* Exercise goal: Copy the text on microwave coking of coals word for word, from start to finish.

* Reading text:
19 research outputs found
Factors affecting the microwave coking of coals and the implications on microwave cavity design
The work carried out in this paper assessed how processing conditions and feedstock affect the quality of the coke produced during microwave coke making. The aim was to gather information that would support the development of an optimised microwave coke making oven. Experiments were carried out in a non-optimised 2450 MHz cylindrical cavity. The effect of treatment time (15–120 min), power input (750 W–4.5 kW) and overall power input (1700–27,200 kWh/t) on a range of coals (semi-bituminous–anthracite) was investigated. Intrinsic reactivity, random reflectance, strength index and dielectric properties of the produced cokes were compared with those of two commercial cokes to assess the degree of coking produced in the microwave system.
Overall energy input and coal rank were found to be the major factors determining the degree of coking following microwave treatment. The dependency on coal rank was attributed to the larger amount of volatiles that had to be removed from the lower ranked coals, and the increasing dielectric loss of the organic component of the coal with rank due to increased structural ordering. Longer treatment times at lower powers or shorter treatment times at higher powers are expected to produce the same degree of coking.

* Material shown:
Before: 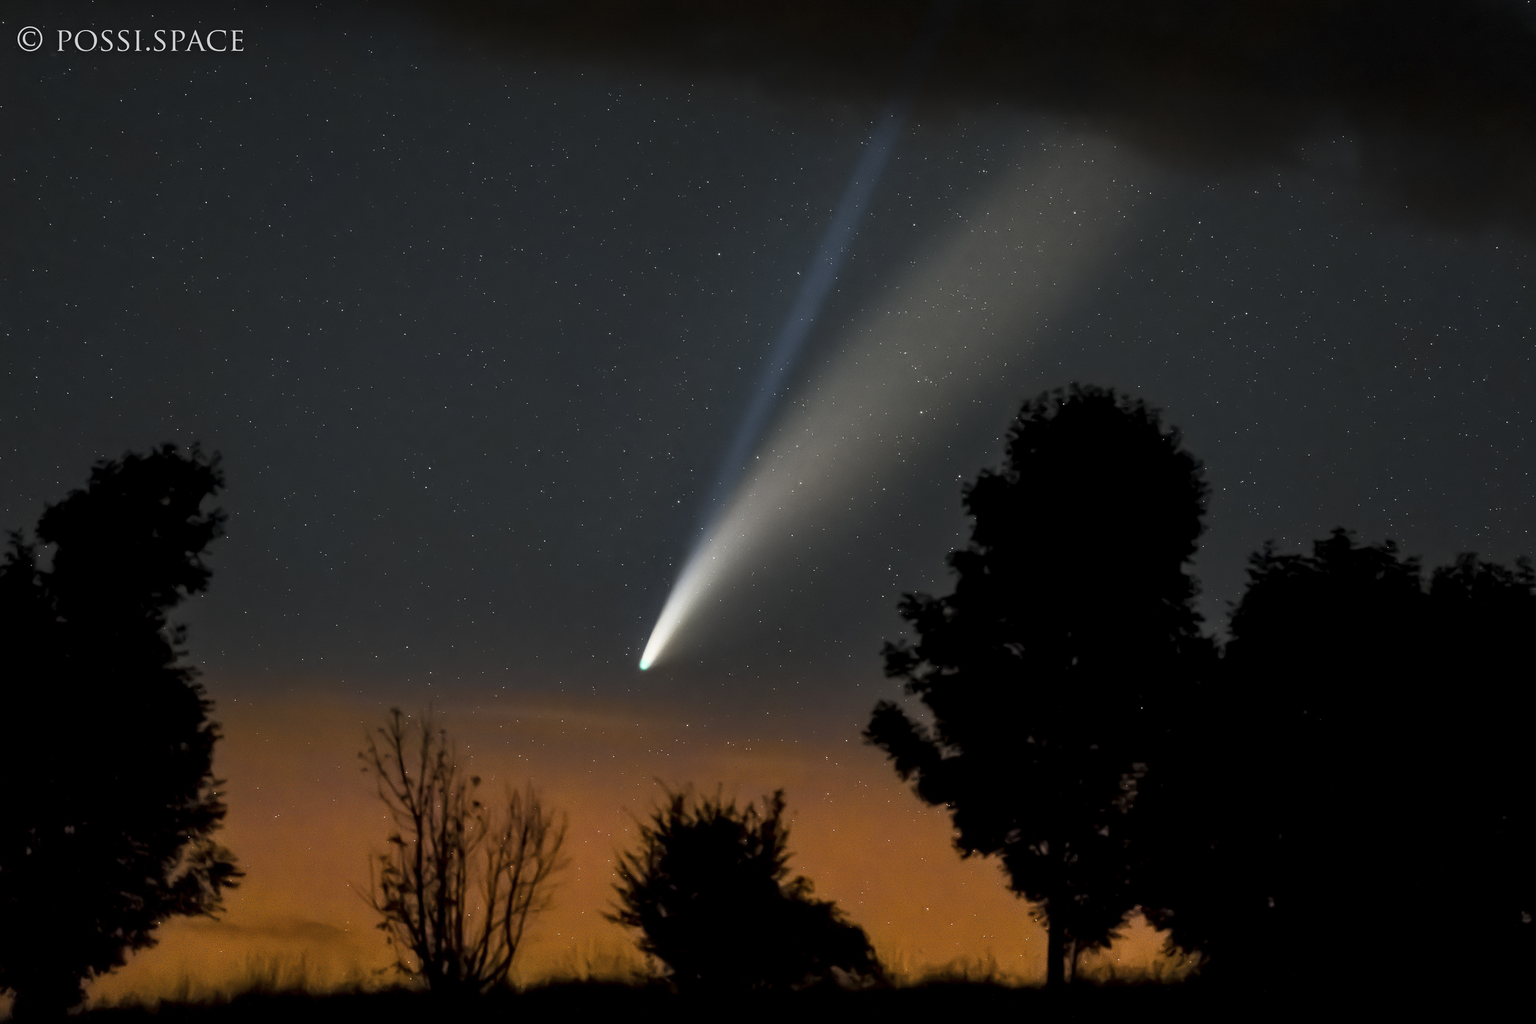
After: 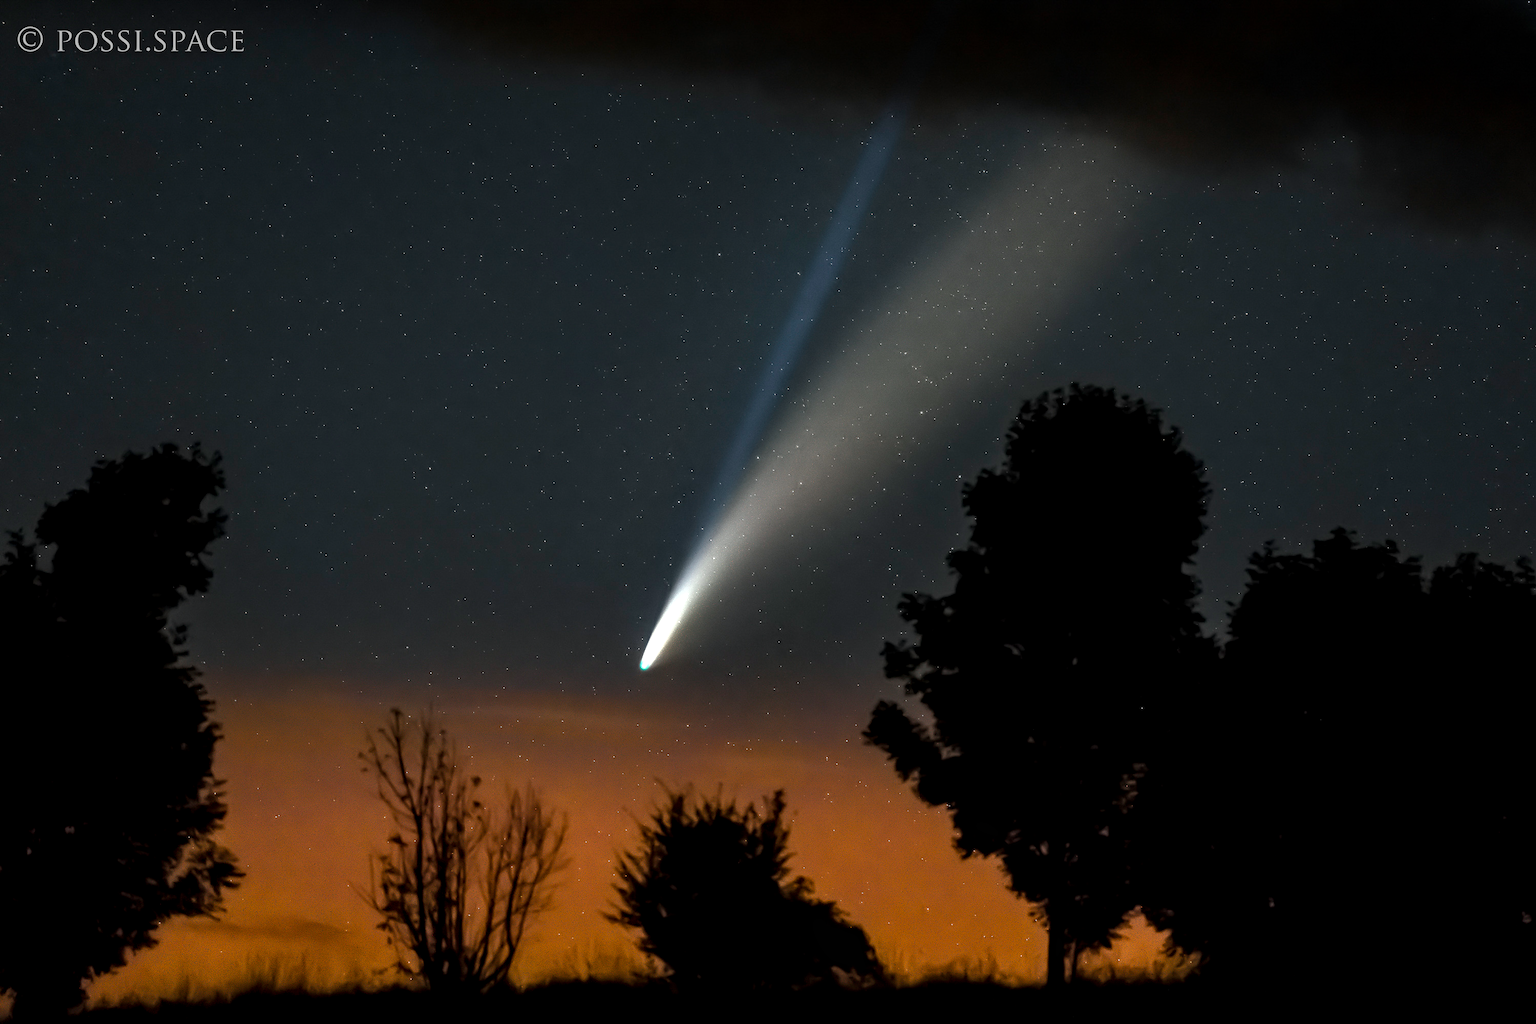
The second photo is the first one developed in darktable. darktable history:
local contrast: detail 110%
haze removal: compatibility mode true, adaptive false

* Problem solution:
19 research outputs found
Factors affecting the microwave coking of coals and the implications on microwave cavity design
The work carried out in this paper assessed how processing conditions and feedstock affect the quality of the coke produced during microwave coke making. The aim was to gather information that would support the development of an optimised microwave coke making oven. Experiments were carried out in a non-optimised 2450 MHz cylindrical cavity. The effect of treatment time (15–120 min), power input (750 W–4.5 kW) and overall power input (1700–27,200 kWh/t) on a range of coals (semi-bituminous–anthracite) was investigated. Intrinsic reactivity, random reflectance, strength index and dielectric properties of the produced cokes were compared with those of two commercial cokes to assess the degree of coking produced in the microwave system.
Overall energy input and coal rank were found to be the major factors determining the degree of coking following microwave treatment. The dependency on coal rank was attributed to the larger amount of volatiles that had to be removed from the lower ranked coals, and the increasing dielectric loss of the organic component of the coal with rank due to increased structural ordering. Longer treatment times at lower powers or shorter treatment times at higher powers are expected to produce the same degree of coking.